The nursing child shall play over the hole of the asp,

      and the weaned child shall put its hand on the adder’s den.

 

This beautiful poetry, more than 2500 years old, paints a picture of that future day to come when God’s realm of peace will be established, when natural enemies, predators and prey, will lie down together like Legadema and the baby baboon.  It is significant, I think, that “a little child shall lead them,” that young children feature prominently in Isaiah’s vision.  There is something about the vulnerability of babies that inspires such tenderness.  There seems to be some deep instinct—deeper even than predation, at least at times—to protect and defend these tiniest ones, for they certainly can’t protect or defend themselves.

We know, although we wish we didn’t, that not everyone is attuned to this instinctive care for our little ones.  We remember, although we wish we didn’t, the tragedy in Newtown, a year ago next weekend, and all the other ways in which children’s bodies and spirits are wounded.  We see, although we wish we didn’t, the menacing fangs of violence, and abuse, and war; the sharp claws of hunger, and poverty, and exploitation.  We know, although we wish we didn’t, that children are not as safe in this world as we would have them be.
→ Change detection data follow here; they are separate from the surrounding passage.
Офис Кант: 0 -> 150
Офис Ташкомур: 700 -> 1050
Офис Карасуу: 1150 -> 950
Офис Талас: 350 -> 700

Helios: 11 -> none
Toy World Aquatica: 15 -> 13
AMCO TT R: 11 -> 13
But we also know, especially in this Advent season, that these circumstances are precisely the ones into which our God chose to be born—born as a tiny, vulnerable infant.  We remember the threats that King Herod made against all babies for fear of the power of that one particular child, and we know that Herod’s threats were just the beginning for Jesus.

When Isaiah spoke of the little child who would lead them in that idyllic peaceable kingdom, he did not know of Jesus.  He most likely had in mind an idealized ruler in the lineage of the Israelite kings of his time.  Isaiah spoke to a particular community at a particular time, and his words had, and have, rich meaning in that context.  But Isaiah’s words also resonate down through the ages and speak to many communities in many times.  And we Christians, inheritors of the Hebrew Scriptures along with the New Testament, hear in Isaiah’s words a foretelling of the Christ-child, the one for whose birth we wait and prepare.
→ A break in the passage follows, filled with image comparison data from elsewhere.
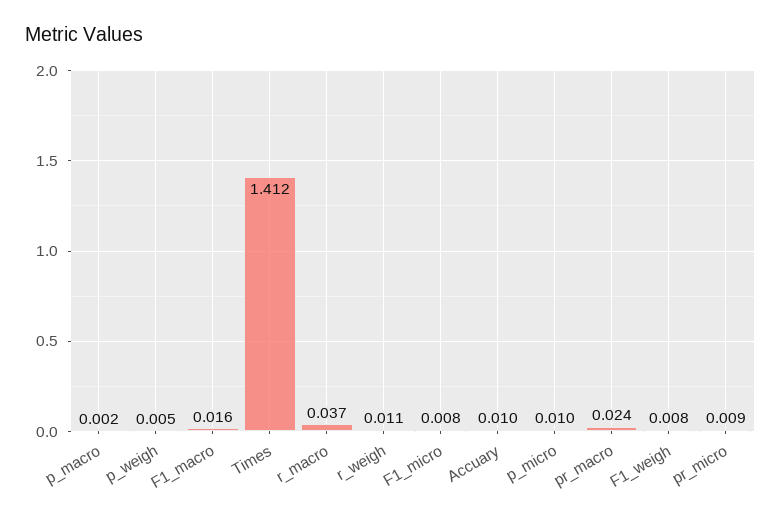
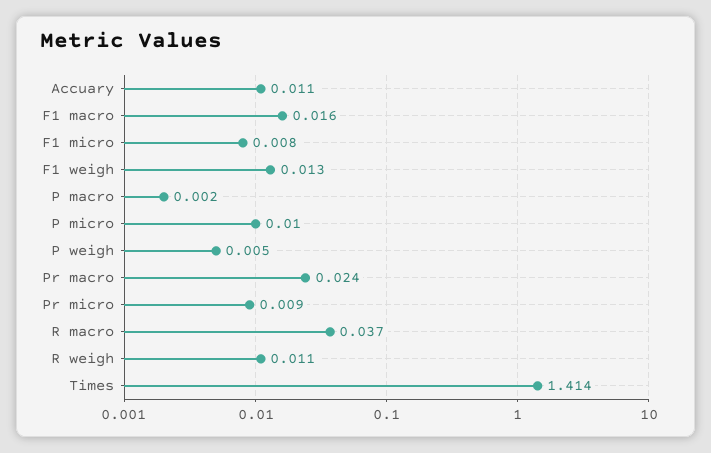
Times: 1.412 -> 1.414
Accuary: 0.01 -> 0.011
F1_weigh: 0.008 -> 0.013

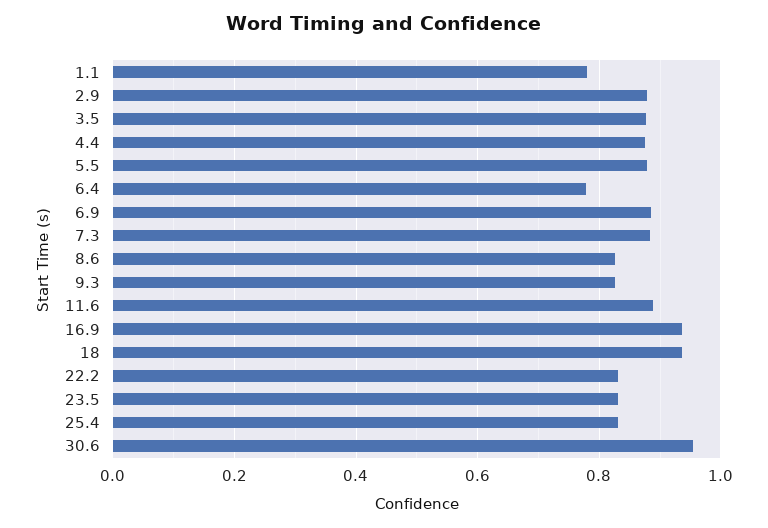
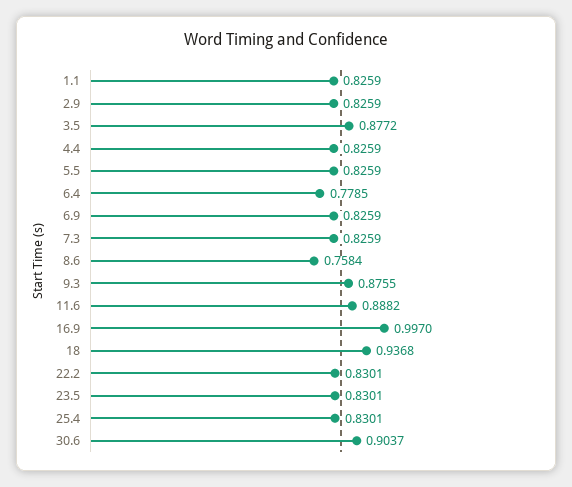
1.1: 0.78 -> 0.8259
2.9: 0.88 -> 0.8259
4.4: 0.88 -> 0.8259
5.5: 0.88 -> 0.8259
6.9: 0.88 -> 0.8259
7.3: 0.88 -> 0.8259
8.6: 0.82 -> 0.7584
9.3: 0.82 -> 0.8755
16.9: 0.94 -> 0.997
30.6: 0.96 -> 0.9037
In Jesus, God entered the world not as a mighty ruler who enforces his will upon his people.  In Jesus, God entered the world not in the halls of power among the people who matter by the world’s standards.  In Jesus, God entered the world in a humble stable, born to a poor, unwed mother.  In Jesus, God entered the world as a tiny, vulnerable child—and that was, paradoxically, the most powerful thing of all.  Because there is some deep instinct—deeper than predation, deeper than fight or flight, deeper than competition, deeper than self-interest, deeper than us versus them—there is some deep instinct to protect and defend these littlest ones.  There is a way in which the idea that God would arrive as a helpless infant draws out the best in our nature and magnifies our impulse to protect, to defend, to nurture.

And so I wonder, in this season of Advent, in this season of preparing the way—what tiny, vulnerable creatures might be making their way into your life or into our world?  And how will you protect and nurture them?
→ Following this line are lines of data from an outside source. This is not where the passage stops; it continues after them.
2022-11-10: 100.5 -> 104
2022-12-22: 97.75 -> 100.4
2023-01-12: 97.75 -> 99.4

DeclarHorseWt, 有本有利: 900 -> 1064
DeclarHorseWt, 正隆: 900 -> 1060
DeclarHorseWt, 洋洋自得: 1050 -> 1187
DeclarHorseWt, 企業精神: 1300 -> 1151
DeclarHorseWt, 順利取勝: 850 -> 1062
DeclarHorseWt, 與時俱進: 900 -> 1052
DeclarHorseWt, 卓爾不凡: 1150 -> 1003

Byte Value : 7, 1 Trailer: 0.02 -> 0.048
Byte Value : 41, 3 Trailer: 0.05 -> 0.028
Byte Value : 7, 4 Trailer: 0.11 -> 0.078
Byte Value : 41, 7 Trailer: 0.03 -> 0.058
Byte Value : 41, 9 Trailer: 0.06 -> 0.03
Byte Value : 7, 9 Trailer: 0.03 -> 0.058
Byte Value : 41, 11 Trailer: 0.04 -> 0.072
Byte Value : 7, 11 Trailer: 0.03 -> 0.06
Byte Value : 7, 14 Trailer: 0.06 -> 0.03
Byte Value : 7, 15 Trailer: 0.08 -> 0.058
What olive branch of reconciliation, tender as the spring’s very first shoot, might be growing from the stump of a long-dead relationship, and how might you nurture it?  What long-ago hurt might you hold within yourself that needs a healing touch?  What person might you encounter who finds himself in need of a boost back up onto the safety of a branch?  What crazy idea that you would ordinarily dismiss might you give a little more consideration?

The film crew named her Legadema, which means “light from the sky” in the local language, Setswana.  As we await the arrival of another light from another sky, the shining of a star that will guide us to the manger where the Light of the World, the Newborn King, will be born, this is the season when we just might find ourselves drawn to do something unusual, something even a little bit crazy, like envisioning a realm of peace amidst a world at war, or forecasting the growth of a fresh, green shoot from a stump long dead, or snuggling up with a mortal enemy to give or receive warmth and protection.  After all, if a leopard can nurture a baby baboon, then who knows what might be possible for us?